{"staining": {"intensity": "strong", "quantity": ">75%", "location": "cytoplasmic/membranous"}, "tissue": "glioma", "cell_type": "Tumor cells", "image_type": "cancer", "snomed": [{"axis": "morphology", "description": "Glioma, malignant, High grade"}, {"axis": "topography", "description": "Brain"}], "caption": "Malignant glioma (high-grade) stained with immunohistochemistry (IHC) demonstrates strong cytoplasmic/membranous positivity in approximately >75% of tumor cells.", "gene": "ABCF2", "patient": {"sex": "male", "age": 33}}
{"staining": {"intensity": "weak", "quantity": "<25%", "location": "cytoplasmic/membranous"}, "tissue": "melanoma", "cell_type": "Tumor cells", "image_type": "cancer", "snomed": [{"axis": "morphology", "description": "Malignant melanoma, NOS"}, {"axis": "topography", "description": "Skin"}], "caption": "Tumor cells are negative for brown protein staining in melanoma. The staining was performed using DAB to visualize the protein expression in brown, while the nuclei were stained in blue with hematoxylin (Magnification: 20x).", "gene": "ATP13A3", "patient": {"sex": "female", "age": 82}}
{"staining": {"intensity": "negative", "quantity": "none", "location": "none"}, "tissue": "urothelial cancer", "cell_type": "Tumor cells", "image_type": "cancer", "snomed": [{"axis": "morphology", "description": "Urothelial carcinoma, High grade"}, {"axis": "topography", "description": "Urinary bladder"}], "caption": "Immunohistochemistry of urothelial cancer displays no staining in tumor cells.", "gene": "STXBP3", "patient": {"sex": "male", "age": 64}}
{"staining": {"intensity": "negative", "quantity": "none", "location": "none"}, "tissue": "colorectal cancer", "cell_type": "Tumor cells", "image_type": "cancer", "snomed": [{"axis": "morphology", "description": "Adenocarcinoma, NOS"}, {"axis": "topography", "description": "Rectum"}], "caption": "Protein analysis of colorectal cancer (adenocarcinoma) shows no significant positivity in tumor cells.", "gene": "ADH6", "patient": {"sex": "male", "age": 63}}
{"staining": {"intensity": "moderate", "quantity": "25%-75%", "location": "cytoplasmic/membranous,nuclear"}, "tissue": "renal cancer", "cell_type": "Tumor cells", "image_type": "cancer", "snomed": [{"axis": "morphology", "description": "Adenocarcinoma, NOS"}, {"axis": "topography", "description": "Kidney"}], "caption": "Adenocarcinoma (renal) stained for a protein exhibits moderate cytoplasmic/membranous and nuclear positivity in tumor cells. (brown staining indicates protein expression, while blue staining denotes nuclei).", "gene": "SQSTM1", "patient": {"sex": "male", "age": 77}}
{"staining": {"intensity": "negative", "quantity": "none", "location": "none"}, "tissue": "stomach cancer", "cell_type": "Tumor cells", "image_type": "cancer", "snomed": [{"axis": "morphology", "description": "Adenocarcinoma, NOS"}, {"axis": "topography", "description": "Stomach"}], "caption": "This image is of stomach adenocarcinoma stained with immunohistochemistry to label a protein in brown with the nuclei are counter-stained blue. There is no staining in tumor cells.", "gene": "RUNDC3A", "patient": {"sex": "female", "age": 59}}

____

Would you return the entries exactly as they stand?

→ Task response
{"staining": {"intensity": "strong", "quantity": ">75%", "location": "cytoplasmic/membranous"}, "tissue": "glioma", "cell_type": "Tumor cells", "image_type": "cancer", "snomed": [{"axis": "morphology", "description": "Glioma, malignant, High grade"}, {"axis": "topography", "description": "Brain"}], "caption": "Malignant glioma (high-grade) stained with immunohistochemistry (IHC) demonstrates strong cytoplasmic/membranous positivity in approximately >75% of tumor cells.", "gene": "ABCF2", "patient": {"sex": "male", "age": 33}}
{"staining": {"intensity": "weak", "quantity": "<25%", "location": "cytoplasmic/membranous"}, "tissue": "melanoma", "cell_type": "Tumor cells", "image_type": "cancer", "snomed": [{"axis": "morphology", "description": "Malignant melanoma, NOS"}, {"axis": "topography", "description": "Skin"}], "caption": "Tumor cells are negative for brown protein staining in melanoma. The staining was performed using DAB to visualize the protein expression in brown, while the nuclei were stained in blue with hematoxylin (Magnification: 20x).", "gene": "ATP13A3", "patient": {"sex": "female", "age": 82}}
{"staining": {"intensity": "negative", "quantity": "none", "location": "none"}, "tissue": "urothelial cancer", "cell_type": "Tumor cells", "image_type": "cancer", "snomed": [{"axis": "morphology", "description": "Urothelial carcinoma, High grade"}, {"axis": "topography", "description": "Urinary bladder"}], "caption": "Immunohistochemistry of urothelial cancer displays no staining in tumor cells.", "gene": "STXBP3", "patient": {"sex": "male", "age": 64}}
{"staining": {"intensity": "negative", "quantity": "none", "location": "none"}, "tissue": "colorectal cancer", "cell_type": "Tumor cells", "image_type": "cancer", "snomed": [{"axis": "morphology", "description": "Adenocarcinoma, NOS"}, {"axis": "topography", "description": "Rectum"}], "caption": "Protein analysis of colorectal cancer (adenocarcinoma) shows no significant positivity in tumor cells.", "gene": "ADH6", "patient": {"sex": "male", "age": 63}}
{"staining": {"intensity": "moderate", "quantity": "25%-75%", "location": "cytoplasmic/membranous,nuclear"}, "tissue": "renal cancer", "cell_type": "Tumor cells", "image_type": "cancer", "snomed": [{"axis": "morphology", "description": "Adenocarcinoma, NOS"}, {"axis": "topography", "description": "Kidney"}], "caption": "Adenocarcinoma (renal) stained for a protein exhibits moderate cytoplasmic/membranous and nuclear positivity in tumor cells. (brown staining indicates protein expression, while blue staining denotes nuclei).", "gene": "SQSTM1", "patient": {"sex": "male", "age": 77}}
{"staining": {"intensity": "negative", "quantity": "none", "location": "none"}, "tissue": "stomach cancer", "cell_type": "Tumor cells", "image_type": "cancer", "snomed": [{"axis": "morphology", "description": "Adenocarcinoma, NOS"}, {"axis": "topography", "description": "Stomach"}], "caption": "This image is of stomach adenocarcinoma stained with immunohistochemistry to label a protein in brown with the nuclei are counter-stained blue. There is no staining in tumor cells.", "gene": "RUNDC3A", "patient": {"sex": "female", "age": 59}}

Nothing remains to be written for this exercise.